▸ AVAILABLE DATA
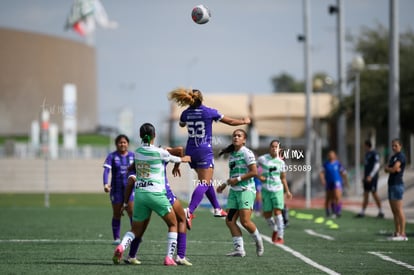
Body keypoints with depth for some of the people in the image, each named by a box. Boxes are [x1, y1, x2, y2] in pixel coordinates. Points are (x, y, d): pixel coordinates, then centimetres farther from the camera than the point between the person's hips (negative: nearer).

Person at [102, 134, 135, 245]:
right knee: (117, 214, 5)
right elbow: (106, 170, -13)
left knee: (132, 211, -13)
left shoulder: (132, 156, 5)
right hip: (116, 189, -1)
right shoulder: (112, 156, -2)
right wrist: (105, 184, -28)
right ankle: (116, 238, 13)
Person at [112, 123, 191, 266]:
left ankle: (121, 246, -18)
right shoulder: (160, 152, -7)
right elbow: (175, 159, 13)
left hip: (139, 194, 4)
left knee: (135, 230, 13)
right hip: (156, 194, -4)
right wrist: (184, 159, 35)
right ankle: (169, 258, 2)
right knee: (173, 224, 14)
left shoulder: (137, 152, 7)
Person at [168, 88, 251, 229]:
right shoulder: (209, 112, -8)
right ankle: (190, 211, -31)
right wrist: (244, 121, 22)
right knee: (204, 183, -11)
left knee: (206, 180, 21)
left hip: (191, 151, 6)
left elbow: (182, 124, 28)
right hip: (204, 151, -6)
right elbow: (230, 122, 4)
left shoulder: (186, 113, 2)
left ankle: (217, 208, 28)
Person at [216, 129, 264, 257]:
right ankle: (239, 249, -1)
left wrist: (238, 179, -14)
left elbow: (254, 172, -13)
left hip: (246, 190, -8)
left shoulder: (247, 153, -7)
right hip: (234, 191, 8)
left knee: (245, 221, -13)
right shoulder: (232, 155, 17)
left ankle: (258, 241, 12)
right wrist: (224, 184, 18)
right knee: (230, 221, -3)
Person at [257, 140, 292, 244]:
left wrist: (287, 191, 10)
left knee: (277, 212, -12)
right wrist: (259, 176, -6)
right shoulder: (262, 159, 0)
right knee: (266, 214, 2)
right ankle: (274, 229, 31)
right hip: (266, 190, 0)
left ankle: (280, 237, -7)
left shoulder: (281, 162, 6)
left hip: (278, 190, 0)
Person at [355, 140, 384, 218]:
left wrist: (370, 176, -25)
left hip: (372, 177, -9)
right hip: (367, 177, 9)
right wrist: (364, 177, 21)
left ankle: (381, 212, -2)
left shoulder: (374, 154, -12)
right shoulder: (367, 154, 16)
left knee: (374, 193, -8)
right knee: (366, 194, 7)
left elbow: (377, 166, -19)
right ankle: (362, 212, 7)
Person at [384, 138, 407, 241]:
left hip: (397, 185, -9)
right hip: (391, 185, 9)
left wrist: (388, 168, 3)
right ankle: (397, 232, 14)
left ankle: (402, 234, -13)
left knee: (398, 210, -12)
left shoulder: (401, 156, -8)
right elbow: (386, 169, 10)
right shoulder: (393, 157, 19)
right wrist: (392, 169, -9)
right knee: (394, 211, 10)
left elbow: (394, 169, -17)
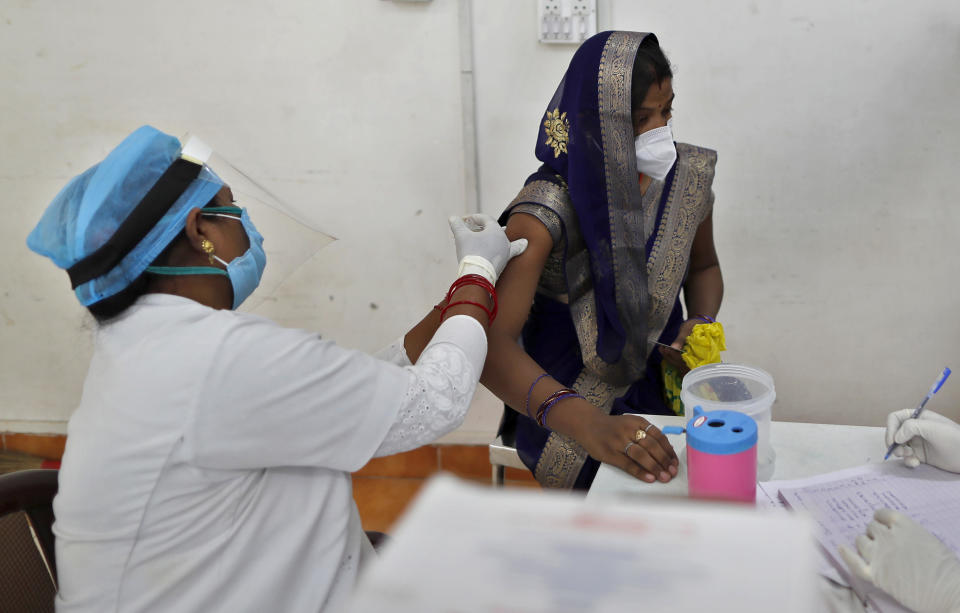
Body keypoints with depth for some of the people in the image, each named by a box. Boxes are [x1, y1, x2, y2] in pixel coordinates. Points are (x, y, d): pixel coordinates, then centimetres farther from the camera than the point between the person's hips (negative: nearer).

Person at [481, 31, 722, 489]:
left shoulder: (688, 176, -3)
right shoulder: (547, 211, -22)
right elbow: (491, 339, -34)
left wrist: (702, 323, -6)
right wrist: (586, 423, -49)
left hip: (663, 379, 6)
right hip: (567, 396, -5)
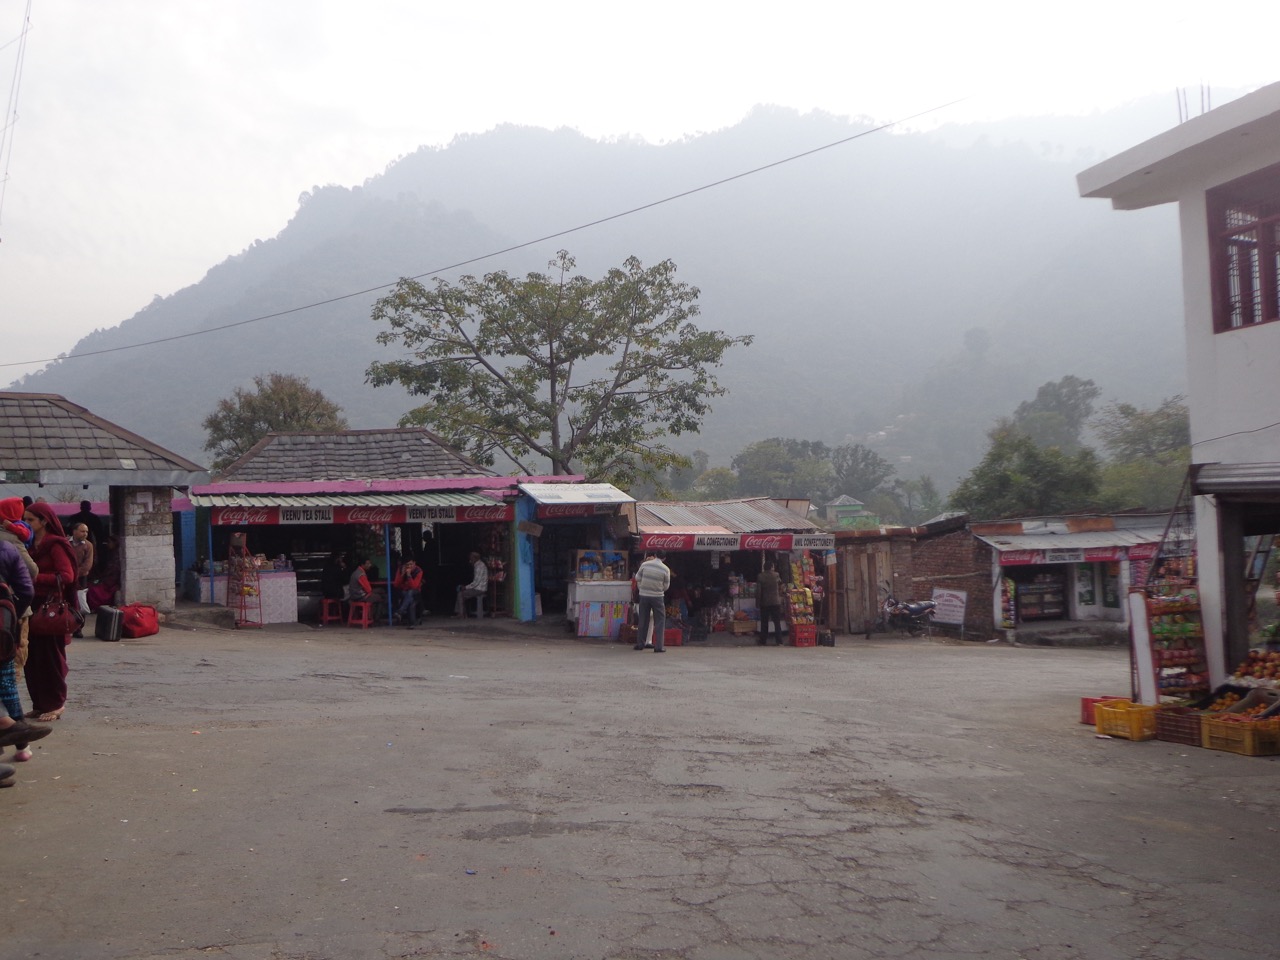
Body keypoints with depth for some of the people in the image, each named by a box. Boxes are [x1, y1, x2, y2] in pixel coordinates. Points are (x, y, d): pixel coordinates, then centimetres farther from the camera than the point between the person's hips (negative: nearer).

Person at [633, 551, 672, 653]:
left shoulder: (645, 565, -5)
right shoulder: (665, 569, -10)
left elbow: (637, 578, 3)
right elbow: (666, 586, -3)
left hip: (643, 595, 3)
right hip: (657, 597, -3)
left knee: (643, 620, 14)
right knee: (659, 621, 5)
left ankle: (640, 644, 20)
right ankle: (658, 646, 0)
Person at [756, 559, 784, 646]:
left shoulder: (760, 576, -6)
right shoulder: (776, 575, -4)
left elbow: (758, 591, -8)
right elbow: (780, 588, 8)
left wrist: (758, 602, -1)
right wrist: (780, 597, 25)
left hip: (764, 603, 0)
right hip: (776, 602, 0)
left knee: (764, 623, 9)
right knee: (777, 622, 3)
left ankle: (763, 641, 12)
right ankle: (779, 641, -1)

▸ PROBLEM REQUIREMENTS
The answer must consist solely of the lines from the first line of the data through the line containing "left hip: (191, 151, 6)", inclusive, reproduced exactly and without pictures.

▸ RESULT FOR THIS EXERCISE
Body keypoints with depth for some of the people in the image, each named by a box. Boxes are [x1, y1, x2, y2] in pixel coordinates. Points are (x, y, d): pixel coordinates, then centimetres farther from the camera than the point between the person's hips (negative: nearer).

Person at [102, 134, 135, 245]:
right knee: (117, 214, 5)
right elbow: (106, 170, -13)
left knee: (132, 211, -13)
left shoulder: (132, 156, 5)
right hip: (116, 189, -1)
right shoulder: (112, 156, -2)
right wrist: (105, 184, -28)
right ankle: (116, 238, 13)
Person at [112, 123, 191, 266]:
left ankle: (121, 246, -18)
right shoulder: (160, 152, -7)
right elbow: (175, 159, 13)
left hip: (139, 194, 4)
left knee: (135, 230, 13)
right hip: (156, 194, -4)
right wrist: (184, 159, 35)
right ankle: (169, 258, 2)
right knee: (173, 224, 14)
left shoulder: (137, 152, 7)
Person at [168, 88, 251, 229]:
right shoulder: (209, 112, -8)
right ankle: (190, 211, -31)
right wrist: (244, 121, 22)
right knee: (204, 183, -11)
left knee: (206, 180, 21)
left hip: (191, 151, 6)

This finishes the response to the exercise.